The U.S. state of Oregon has an extensive history of laws regulating the sale and consumption of alcoholic beverages, dating back to 1844. It has been an alcoholic beverage control state, with the Oregon Liquor and Cannabis Commission holding a monopoly over the sale of all distilled beverages, since Prohibition. Today, there are thriving industries producing beer, wine, and liquor in the state. Alcohol may be purchased between 7 a.m. and 2:30 a.m for consumption at the premise it was sold at, or between 6 a.m. and 2:30 a.m. if it is bought and taken off premise. In 2020, Oregon began allowing the sale of alcohol via home delivery services. As of 2007, consumption of spirits was on the rise while beer consumption held steady. That same year, 11% of beer sold in Oregon was brewed in-state, the highest figure in the United States.

Oregon wine production began in the mid-19th century, before it was a state. By 1919, the industry had collapsed due to prohibition, and after prohibition ended fruit wines dominated the industry. The modern era of Oregon wine began in 1961, and the industry cemented its reputation in 1975 by winning a French award. In 2007, wine making was a $207.8 million business. Beer production began in 1852 with Henry Saxer's liberty brewing in Portland. In 1862 Henry Weinhard's bought the Liberty brewery. The company is now a part of the Miller Brewing Company, but it helped Portland to become the microbrewing capital of the world. Portland hosts North America's largest beerfest, and Oregon has produced a number of national and international award winning beers.

In 1844, the Oregon territories voted to prohibit alcoholic beverages. This was repealed in 1845, but prohibition was reinstated in 1915, four years before the national alcohol prohibition. When national prohibition was repealed in 1933, the Oregon Liquor Control Commission (OLCC) was created. The agency changed its name in 2021 to the Oregon Liquor and Cannabis Commission. Unlike states that allow liquor sales in grocery stores, liquor in Oregon is sold only in OLCC run liquor stores and establishments that have liquor licenses, and the OLCC has strict guidelines and training to ensure that all licensed venues understand how to safely sell and serve alcoholic beverages. Alcohol and alcoholism are also studied by the state at the Portland Alcohol Research Center.
-------
▸ EXERCISES TO COMPLETE:
[a] Answer these questions using the text on Oregon's alcohol laws:
(i) In what year did Oregon begin allowing alcohol sales through home delivery services?
(ii) In what year did beer production begin in Oregon?
(iii) What name did the Oregon Liquor Control Commission take in 2021?
[b] From the text on Oregon's alcohol laws, return the passage word for word, starting at "Oregon wine production" and ending at "award winning beers.".
The material has a separate source and is unrelated to the text on Oregon's alcohol laws.
-------
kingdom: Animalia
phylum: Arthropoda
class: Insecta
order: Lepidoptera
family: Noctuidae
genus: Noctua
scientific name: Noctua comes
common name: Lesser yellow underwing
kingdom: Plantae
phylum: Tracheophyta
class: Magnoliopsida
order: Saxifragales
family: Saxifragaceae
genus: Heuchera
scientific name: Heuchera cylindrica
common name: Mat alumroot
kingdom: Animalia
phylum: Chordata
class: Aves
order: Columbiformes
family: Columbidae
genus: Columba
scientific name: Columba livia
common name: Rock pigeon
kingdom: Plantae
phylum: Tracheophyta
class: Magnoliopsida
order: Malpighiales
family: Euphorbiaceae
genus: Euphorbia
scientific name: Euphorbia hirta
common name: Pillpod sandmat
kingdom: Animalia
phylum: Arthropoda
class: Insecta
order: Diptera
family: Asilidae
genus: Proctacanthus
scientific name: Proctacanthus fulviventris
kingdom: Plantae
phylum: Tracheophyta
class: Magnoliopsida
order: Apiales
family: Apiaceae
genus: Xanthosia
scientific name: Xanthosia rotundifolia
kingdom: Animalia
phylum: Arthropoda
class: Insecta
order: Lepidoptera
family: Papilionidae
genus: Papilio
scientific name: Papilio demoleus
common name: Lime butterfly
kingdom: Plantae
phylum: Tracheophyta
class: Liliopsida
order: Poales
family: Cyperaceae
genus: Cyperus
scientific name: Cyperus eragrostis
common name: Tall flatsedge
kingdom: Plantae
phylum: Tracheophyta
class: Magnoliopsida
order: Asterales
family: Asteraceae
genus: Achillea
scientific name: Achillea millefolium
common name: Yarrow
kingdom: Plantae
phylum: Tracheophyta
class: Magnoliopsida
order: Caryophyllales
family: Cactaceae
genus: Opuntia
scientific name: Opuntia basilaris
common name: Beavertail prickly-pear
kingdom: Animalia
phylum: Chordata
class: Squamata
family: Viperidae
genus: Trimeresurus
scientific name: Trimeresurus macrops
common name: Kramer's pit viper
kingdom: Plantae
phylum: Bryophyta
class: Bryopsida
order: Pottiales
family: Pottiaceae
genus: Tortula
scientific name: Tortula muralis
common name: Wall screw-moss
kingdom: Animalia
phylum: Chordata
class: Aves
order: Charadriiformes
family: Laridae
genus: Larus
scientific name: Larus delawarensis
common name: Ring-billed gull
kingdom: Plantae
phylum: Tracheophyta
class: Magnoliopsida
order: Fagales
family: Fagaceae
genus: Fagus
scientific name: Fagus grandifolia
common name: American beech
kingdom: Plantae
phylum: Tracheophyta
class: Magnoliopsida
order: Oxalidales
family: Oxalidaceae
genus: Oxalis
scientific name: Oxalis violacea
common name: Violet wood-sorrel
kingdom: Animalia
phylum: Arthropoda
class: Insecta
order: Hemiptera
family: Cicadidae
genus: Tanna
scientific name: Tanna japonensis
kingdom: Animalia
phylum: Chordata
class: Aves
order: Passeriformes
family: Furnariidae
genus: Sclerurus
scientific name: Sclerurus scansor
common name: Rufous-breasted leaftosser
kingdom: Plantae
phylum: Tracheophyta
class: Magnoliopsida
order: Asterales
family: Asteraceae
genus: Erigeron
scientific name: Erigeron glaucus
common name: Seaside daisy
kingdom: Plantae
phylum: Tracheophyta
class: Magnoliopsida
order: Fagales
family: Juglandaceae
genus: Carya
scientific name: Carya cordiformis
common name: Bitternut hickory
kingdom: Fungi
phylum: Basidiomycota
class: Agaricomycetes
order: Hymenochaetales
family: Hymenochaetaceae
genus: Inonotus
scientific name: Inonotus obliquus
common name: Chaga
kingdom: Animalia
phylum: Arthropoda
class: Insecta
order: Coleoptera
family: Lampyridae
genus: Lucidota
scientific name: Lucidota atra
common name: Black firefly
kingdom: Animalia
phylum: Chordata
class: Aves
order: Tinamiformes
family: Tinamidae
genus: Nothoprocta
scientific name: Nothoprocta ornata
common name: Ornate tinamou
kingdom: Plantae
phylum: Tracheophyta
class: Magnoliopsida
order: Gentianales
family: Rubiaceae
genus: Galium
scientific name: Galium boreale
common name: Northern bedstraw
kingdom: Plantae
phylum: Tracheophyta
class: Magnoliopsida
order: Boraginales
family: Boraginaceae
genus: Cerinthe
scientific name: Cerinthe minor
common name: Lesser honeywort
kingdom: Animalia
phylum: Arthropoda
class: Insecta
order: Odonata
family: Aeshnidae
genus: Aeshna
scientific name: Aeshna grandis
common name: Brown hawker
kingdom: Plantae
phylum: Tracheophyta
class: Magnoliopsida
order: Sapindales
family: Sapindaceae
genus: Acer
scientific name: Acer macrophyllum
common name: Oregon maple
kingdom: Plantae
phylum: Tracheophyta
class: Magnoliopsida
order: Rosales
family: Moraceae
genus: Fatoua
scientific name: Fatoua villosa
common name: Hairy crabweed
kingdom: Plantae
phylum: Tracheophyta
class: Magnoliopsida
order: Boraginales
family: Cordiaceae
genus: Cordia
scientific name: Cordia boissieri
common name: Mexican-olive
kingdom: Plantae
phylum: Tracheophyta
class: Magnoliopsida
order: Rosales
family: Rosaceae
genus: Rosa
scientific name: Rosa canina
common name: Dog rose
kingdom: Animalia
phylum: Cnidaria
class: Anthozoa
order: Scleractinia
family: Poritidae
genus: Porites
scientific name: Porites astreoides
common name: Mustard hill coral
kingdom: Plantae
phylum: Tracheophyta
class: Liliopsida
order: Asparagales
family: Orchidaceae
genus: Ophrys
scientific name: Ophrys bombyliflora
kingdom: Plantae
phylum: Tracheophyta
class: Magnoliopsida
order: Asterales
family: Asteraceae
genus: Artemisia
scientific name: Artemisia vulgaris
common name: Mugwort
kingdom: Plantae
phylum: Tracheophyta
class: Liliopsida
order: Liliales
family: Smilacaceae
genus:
-------
▸ ANSWERS IN ORDER:
[a]
(i) 2020
(ii) 1852
(iii) The Oregon Liquor and Cannabis Commission

[b]
Oregon wine production began in the mid-19th century, before it was a state. By 1919, the industry had collapsed due to prohibition, and after prohibition ended fruit wines dominated the industry. The modern era of Oregon wine began in 1961, and the industry cemented its reputation in 1975 by winning a French award. In 2007, wine making was a $207.8 million business. Beer production began in 1852 with Henry Saxer's liberty brewing in Portland. In 1862 Henry Weinhard's bought the Liberty brewery. The company is now a part of the Miller Brewing Company, but it helped Portland to become the microbrewing capital of the world. Portland hosts North America's largest beerfest, and Oregon has produced a number of national and international award winning beers.